## Exercise description
Reproduce every record exactly as given.

[Records contained in a dataset]
__________
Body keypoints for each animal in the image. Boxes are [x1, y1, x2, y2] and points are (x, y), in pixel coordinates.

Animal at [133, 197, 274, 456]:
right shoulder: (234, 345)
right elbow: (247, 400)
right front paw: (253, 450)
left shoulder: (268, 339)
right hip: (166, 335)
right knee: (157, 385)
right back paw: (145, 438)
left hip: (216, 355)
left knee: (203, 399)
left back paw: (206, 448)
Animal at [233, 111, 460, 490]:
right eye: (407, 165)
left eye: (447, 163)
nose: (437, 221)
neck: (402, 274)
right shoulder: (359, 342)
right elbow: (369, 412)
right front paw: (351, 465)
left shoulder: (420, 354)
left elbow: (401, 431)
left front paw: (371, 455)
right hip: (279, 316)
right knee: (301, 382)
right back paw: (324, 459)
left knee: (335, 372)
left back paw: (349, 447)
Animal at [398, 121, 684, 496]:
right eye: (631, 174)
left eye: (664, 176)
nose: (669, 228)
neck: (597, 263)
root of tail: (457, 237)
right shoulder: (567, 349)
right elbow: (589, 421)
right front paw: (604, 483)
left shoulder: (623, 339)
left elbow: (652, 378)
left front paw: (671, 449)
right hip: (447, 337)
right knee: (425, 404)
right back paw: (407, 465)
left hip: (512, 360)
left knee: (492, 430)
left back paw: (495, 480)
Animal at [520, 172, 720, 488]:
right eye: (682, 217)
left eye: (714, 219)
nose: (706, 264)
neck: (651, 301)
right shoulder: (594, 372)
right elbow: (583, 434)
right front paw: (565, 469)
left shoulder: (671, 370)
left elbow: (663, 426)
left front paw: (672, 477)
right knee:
__________
## Response to the exercise
Body keypoints for each animal in the image. Boxes are [x1, y1, x2, y2] and points are (x, y), in pixel coordinates.

Animal at [133, 197, 274, 456]:
right shoulder: (234, 345)
right elbow: (247, 400)
right front paw: (253, 450)
left shoulder: (268, 339)
right hip: (166, 335)
right knee: (157, 385)
right back paw: (145, 438)
left hip: (216, 355)
left knee: (203, 399)
left back paw: (206, 448)
Animal at [233, 111, 460, 490]:
right eye: (407, 165)
left eye: (447, 163)
nose: (437, 221)
neck: (402, 274)
right shoulder: (359, 342)
right elbow: (369, 412)
right front paw: (351, 465)
left shoulder: (420, 354)
left elbow: (401, 431)
left front paw: (371, 455)
right hip: (279, 316)
right knee: (301, 382)
right back paw: (324, 459)
left knee: (335, 372)
left back paw: (349, 447)
Animal at [398, 121, 684, 496]:
right eye: (631, 174)
left eye: (664, 176)
nose: (669, 228)
neck: (597, 263)
root of tail: (457, 237)
right shoulder: (567, 349)
right elbow: (589, 421)
right front paw: (604, 483)
left shoulder: (623, 339)
left elbow: (652, 378)
left front paw: (671, 449)
right hip: (447, 337)
right knee: (425, 404)
right back paw: (407, 465)
left hip: (512, 360)
left knee: (492, 430)
left back paw: (495, 480)
Animal at [520, 172, 720, 488]:
right eye: (682, 217)
left eye: (714, 219)
nose: (706, 264)
neck: (651, 301)
right shoulder: (594, 372)
right elbow: (583, 434)
right front paw: (565, 469)
left shoulder: (671, 370)
left elbow: (663, 426)
left front paw: (672, 477)
right knee:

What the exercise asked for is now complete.